Alzheimer's disease (AD) is pathologically defined by extracellular accumulation of amyloid-β (Aβ) peptides generated by the cleavage of amyloid precursor protein (APP), strings of hyperphosphorylated Tau proteins accumulating inside neurons known as neurofibrillary tangles (NFTs) and neuronal loss. The association between the two hallmarks and cognitive decline has been known since the beginning of the 20th century when the first description of the disease was carried out by Alois Alzheimer. Today, more than 40 million people worldwide are affected by AD that represents the most common cause of dementia and there is still no effective treatment available to cure the disease. In general, the aggregation of Aβ is considered an essential trigger in AD pathogenesis that gives rise to NFTs, neuronal dysfunction and dementia. During the process leading to AD, tau and Aβ first misfold and form aggregates in one brain region, from where they spread to interconnected areas of the brain thereby inducing its gradual morphological and functional deterioration. In this mini-review article, we present an overview of the current literature on the spreading mechanisms of Aβ and tau pathology in AD since a more profound understanding is necessary to design therapeutic approaches aimed at preventing or halting disease progression.

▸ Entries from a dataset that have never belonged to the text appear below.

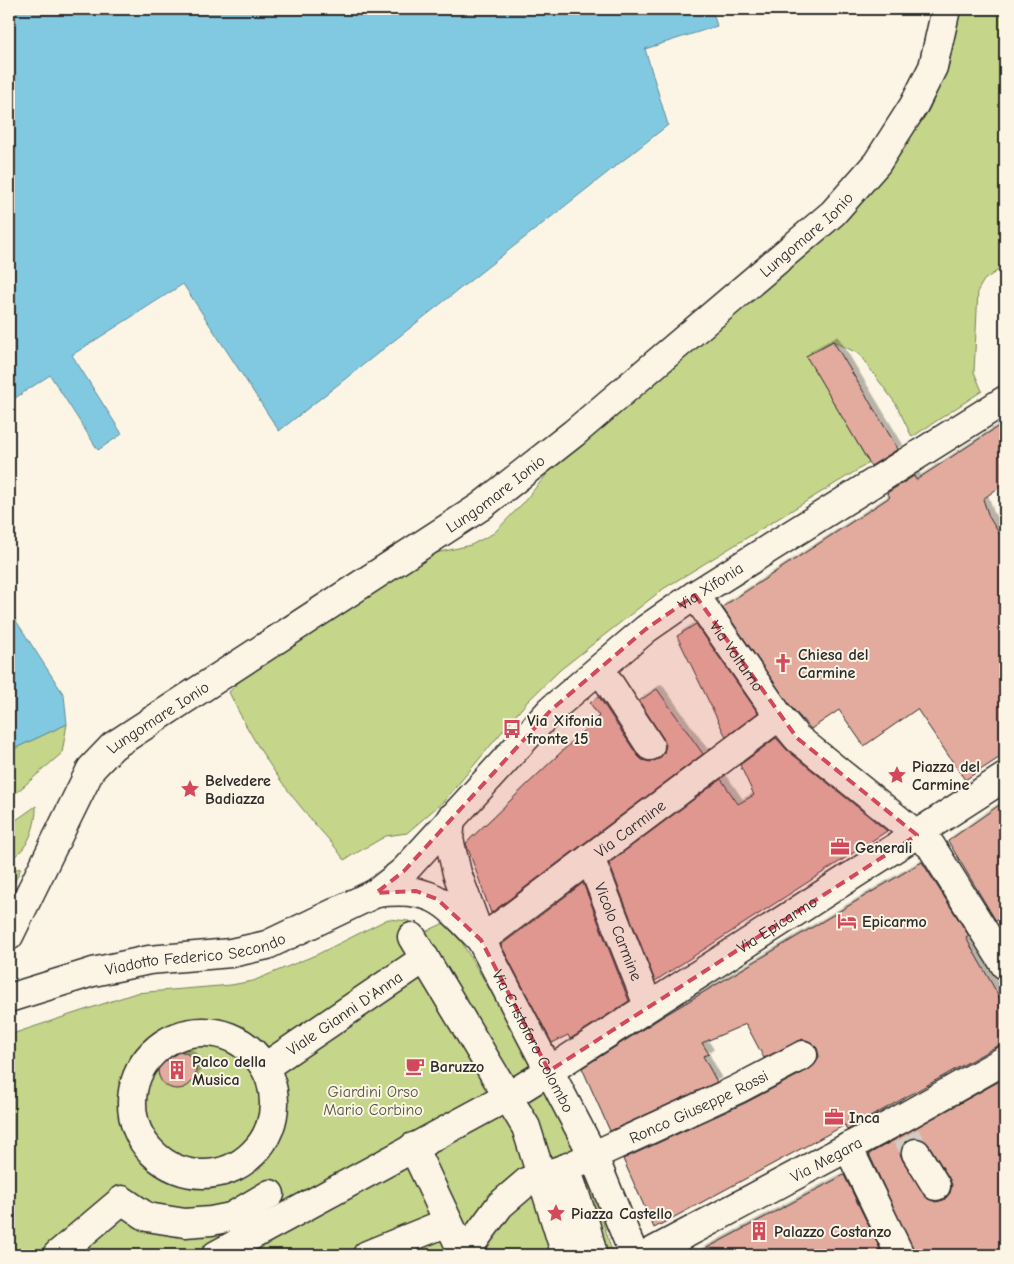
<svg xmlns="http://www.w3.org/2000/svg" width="1014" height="1264" font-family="'Comic Neue',sans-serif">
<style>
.green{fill:#c5d589;stroke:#78805a}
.water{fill:#81c9e1;stroke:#5f8a98}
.building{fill:#e3aa9e;stroke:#2b2b2b;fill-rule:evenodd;filter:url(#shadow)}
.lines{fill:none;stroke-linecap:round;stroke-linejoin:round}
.street-tunnel{stroke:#d2cdc0;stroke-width:28;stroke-dasharray:28 14;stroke-linecap:butt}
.street-casing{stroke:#2b2b2b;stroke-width:31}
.secondary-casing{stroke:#2b2b2b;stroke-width:31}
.street{stroke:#fcf5e5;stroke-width:28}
.secondary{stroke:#fcf5e5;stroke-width:28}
.marked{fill:#d1495b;fill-opacity:0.2;stroke:#d1495b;stroke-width:4;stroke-dasharray:10 6;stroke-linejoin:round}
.labels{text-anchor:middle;stroke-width:4;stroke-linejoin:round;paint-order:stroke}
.street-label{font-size:16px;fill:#2b2b2b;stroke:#fcf5e5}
.poi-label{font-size:16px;font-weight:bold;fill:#2b2b2b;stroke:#fcf5e5;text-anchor:start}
.park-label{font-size:16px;fill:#525642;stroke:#fcf5e5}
</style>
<defs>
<filter id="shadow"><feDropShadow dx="4.5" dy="-4.5" stdDeviation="0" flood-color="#0004"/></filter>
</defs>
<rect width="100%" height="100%" fill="#fcf5e5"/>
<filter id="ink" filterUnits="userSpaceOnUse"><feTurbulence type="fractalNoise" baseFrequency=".02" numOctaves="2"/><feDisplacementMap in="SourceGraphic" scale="10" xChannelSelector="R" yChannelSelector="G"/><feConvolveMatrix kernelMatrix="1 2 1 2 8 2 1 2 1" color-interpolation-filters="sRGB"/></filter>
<g filter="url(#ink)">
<g class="green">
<path d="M958,9H1005V259L1000,263V269L984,280L978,290L974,372L982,391L912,437L896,404L859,354L833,341L807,356L869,463L663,589L560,670L527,702L445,800L407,833L386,836L344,860C333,842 318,829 305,812C275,776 249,735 229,692L252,669L436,553L471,545L494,533L522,504L568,449L842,225L888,169L929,110L949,64Z"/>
<polygon points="67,724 62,753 9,799 9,751"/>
<path d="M36,806C37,822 28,854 9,858V825Z"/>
<polygon points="21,868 9,894 9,871"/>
<polygon points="388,919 409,921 425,932 444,923 461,941 533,1063 586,1166 613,1255 9,1255 9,1035 136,993 231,985 253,981 318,954"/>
</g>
<g class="water">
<polygon points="9,9 712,9 717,26 645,49 668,125 279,431 183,284 72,355 122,434 98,450 50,375 9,402"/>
<polygon points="9,610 64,695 67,724 9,751"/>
</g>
<g class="building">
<polygon points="833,341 898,449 871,466 806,356"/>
<polygon points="1005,422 1005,483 983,499 989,517 1005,543 1005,754 965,780 917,709 864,746 839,710 811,729 791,707 722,607 890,497 887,493 914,476 916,480"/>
<polygon points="696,624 758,713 726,737 677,636"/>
<polygon points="657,689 703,754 491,913 466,843 599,716 590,703 599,697 637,755 642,760 650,762 659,759 664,753 666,745 663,738 639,701"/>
<polygon points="776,738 787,750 887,831 655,981 609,863 721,779 738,804 754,795 740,765"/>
<polygon points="1005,801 1005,916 996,921 948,841"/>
<polygon points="922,862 969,936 966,938 1005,1007 1005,1044 997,1046 847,1130 845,1125 654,1228 623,1159 745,1103 810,1069 816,1063 819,1056 817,1048 811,1042 803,1039 764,1058 746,1024 702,1043 709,1054 703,1056 717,1082 610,1131 582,1068 662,1017"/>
<polygon points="583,883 629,1001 570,1039 568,1035 552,1043 501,945"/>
<circle cx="177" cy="1070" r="19"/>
<path d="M1005,1078V1255H915L869,1154ZM915,1137L923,1139L929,1145L949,1178L952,1185L950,1193L944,1200L936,1202L928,1199L903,1161L900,1154L902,1146L908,1140Z"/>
<polygon points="844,1175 883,1255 694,1255 827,1184"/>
</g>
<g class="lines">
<polyline class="street-tunnel" points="906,1136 916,1153"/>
<g class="street-casing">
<g id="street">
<polyline points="600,669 650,746"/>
<path id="s1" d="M590,858L648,1005"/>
<polyline points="412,937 526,1127 566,1255"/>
<path id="s2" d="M481,940L779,716"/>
<circle cx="203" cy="1103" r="71"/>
<path id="s3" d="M265,1067L425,958"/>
<polyline points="413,1147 464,1255"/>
<polyline points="848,1147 900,1255"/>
<polyline points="916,1153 936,1186"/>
<polyline points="566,1168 586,1227 593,1255"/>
<path id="s4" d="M464,1254L500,1205L528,1181L566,1168L738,1089L803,1055"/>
<polyline points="57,1255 122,1200 147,1217 185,1223 211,1221 231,1217 270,1194"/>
<polyline points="216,1255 509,1096 549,1071"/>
<polyline points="367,1255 448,1222"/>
</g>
</g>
<g class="secondary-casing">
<g id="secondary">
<path id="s5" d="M695,595L779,716L797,738L931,846L1005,965"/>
<polyline points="451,818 449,839 457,873 478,931"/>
<path id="s6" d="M376,893C433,886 444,901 481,940L593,1155L634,1255"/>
<path id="s7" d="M9,936L91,769L113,746L480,507L574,433L833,213L877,163L914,105L933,67L946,9"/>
<path id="s8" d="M9,998L93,972L149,960L231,953L267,945L376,893L404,871L551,710L646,629L695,595L1005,400"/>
<path id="s9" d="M549,1071L1005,777"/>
<path id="s10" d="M646,1255L897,1121L1005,1060"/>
</g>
</g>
<use href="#street" class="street"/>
<use href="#secondary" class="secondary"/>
</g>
</g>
<path class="marked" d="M695,595L797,738L917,835L549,1071L481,940L437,899L416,891L376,893L404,871L551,710L646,629Z"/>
<defs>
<g id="church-bare" transform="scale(1.5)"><path d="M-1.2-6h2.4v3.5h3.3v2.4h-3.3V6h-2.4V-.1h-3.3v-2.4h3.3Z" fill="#d1495b" stroke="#fcf5e5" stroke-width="2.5" paint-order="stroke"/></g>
<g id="bus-bare" transform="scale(1.5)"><path d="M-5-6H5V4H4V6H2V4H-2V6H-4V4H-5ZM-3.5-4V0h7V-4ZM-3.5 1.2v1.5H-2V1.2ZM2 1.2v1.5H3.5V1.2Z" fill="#d1495b" stroke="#fcf5e5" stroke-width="2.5" paint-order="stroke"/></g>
<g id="sight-bare" transform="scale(1.5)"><path d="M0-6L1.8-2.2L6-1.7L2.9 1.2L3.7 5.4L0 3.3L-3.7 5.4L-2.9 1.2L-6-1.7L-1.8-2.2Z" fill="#d1495b" stroke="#fcf5e5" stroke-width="2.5" paint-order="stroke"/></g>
<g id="office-bare" transform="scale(1.5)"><path d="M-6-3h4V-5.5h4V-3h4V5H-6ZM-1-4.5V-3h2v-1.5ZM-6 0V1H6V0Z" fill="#d1495b" stroke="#fcf5e5" stroke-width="2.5" paint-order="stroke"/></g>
<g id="hotel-bare" transform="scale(1.5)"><path d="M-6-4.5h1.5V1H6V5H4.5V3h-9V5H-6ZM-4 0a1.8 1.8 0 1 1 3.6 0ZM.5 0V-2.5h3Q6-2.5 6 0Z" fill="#d1495b" stroke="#fcf5e5" stroke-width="2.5" paint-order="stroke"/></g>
<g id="cafe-bare" transform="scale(1.5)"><path d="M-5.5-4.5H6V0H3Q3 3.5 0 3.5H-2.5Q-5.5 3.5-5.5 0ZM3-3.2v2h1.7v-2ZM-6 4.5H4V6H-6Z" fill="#d1495b" stroke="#fcf5e5" stroke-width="2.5" paint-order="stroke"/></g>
<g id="building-bare" transform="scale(1.5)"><path d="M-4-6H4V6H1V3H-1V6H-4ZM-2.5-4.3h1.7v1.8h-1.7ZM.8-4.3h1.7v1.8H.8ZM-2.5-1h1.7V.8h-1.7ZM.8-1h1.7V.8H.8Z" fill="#d1495b" stroke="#fcf5e5" stroke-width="2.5" paint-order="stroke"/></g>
</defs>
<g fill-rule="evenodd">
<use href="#church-bare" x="783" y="663"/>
<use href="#bus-bare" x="512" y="729"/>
<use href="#sight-bare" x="897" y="775"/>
<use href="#sight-bare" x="190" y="789"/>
<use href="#office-bare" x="840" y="847"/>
<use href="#hotel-bare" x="847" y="921"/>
<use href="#cafe-bare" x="415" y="1066"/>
<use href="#building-bare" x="177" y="1070"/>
<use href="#office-bare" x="834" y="1117"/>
<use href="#sight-bare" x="556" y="1213"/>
<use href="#building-bare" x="759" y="1231"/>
</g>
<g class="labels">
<g class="street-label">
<text dy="6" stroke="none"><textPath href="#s7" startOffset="1081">Lungomare Ionio</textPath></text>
<text dy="6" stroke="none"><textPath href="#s7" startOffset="676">Lungomare Ionio</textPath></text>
<text dy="6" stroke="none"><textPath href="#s8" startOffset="841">Via Xifonia</textPath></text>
<text dy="6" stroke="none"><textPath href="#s5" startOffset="74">Via Volturno</textPath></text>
<text dy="6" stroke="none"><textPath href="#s7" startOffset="271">Lungomare Ionio</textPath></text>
<text dy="6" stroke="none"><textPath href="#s2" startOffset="186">Via Carmine</textPath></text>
<text dy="6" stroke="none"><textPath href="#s9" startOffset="271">Via Epicarmo</textPath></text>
<text dy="6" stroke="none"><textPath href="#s1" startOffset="79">Vicolo Carmine</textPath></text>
<text dy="6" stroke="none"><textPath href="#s8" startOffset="192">Viadotto Federico Secondo</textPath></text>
<text dy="6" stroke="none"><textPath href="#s3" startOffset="96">Viale Gianni D'Anna</textPath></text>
<text dy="6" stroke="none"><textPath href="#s6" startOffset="236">Via Cristoforo Colombo</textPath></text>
<text dy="6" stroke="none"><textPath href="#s4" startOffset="284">Ronco Giuseppe Rossi</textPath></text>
<text dy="6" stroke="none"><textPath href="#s10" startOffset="204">Via Megara</textPath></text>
</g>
<g class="poi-label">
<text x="798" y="660">Chiesa del<tspan x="798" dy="18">Carmine</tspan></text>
<text x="527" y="726">Via Xifonia<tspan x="527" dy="18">fronte 15</tspan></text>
<text x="912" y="772">Piazza del<tspan x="912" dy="18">Carmine</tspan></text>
<text x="205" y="786">Belvedere<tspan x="205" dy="18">Badiazza</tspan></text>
<text x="855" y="853">Generali</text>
<text x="862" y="927">Epicarmo</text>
<text x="192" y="1067">Palco della<tspan x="192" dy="18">Musica</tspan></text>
<text x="430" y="1072">Baruzzo</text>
<text x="849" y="1123">Inca</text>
<text x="571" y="1219">Piazza Castello</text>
<text x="774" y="1237">Palazzo Costanzo</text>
</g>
<g class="park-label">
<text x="373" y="1097">Giardini Orso<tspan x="373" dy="18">Mario Corbino</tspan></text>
</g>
</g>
<rect width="1014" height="1264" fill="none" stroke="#fcf5e5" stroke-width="30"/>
<rect x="15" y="15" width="984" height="1234" fill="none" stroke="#2b2b2b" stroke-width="2" filter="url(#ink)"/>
</svg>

Keywords: Alzheimer’s disease; amyloid-β; propagation; spreading; tau.

Figure 1

Intercellular transmission of pathological amyloid-β (Aβ) and tau proteins. Seeds of pathological proteins can be released at the presynaptic level: (1) in exosomes after the fusion of Multivesicular bodies (MVBs) with plasma membrane (PM); (2) in larger vesicles called ectosomes; (3) as naked protein freely crossing the PM; or (4) can be transferred via tunneling nanotubes. Mechanisms of up-take by recipient neurons include; (5) receptors-mediated endocytosis; (6) bulk-endocytosis; (7) fluid-phase translocation; (8) macropinocytosis mediated by heparan sulfate proteoglycans (HSPGs); and (9) fusion of large tau-containing large vescicles with PM. (10) Intraneuronal Aβ seeds can trigger or enhance the formation of tau pathological aggregates. The transmission process can be modulated by multiple factors, including glial cells.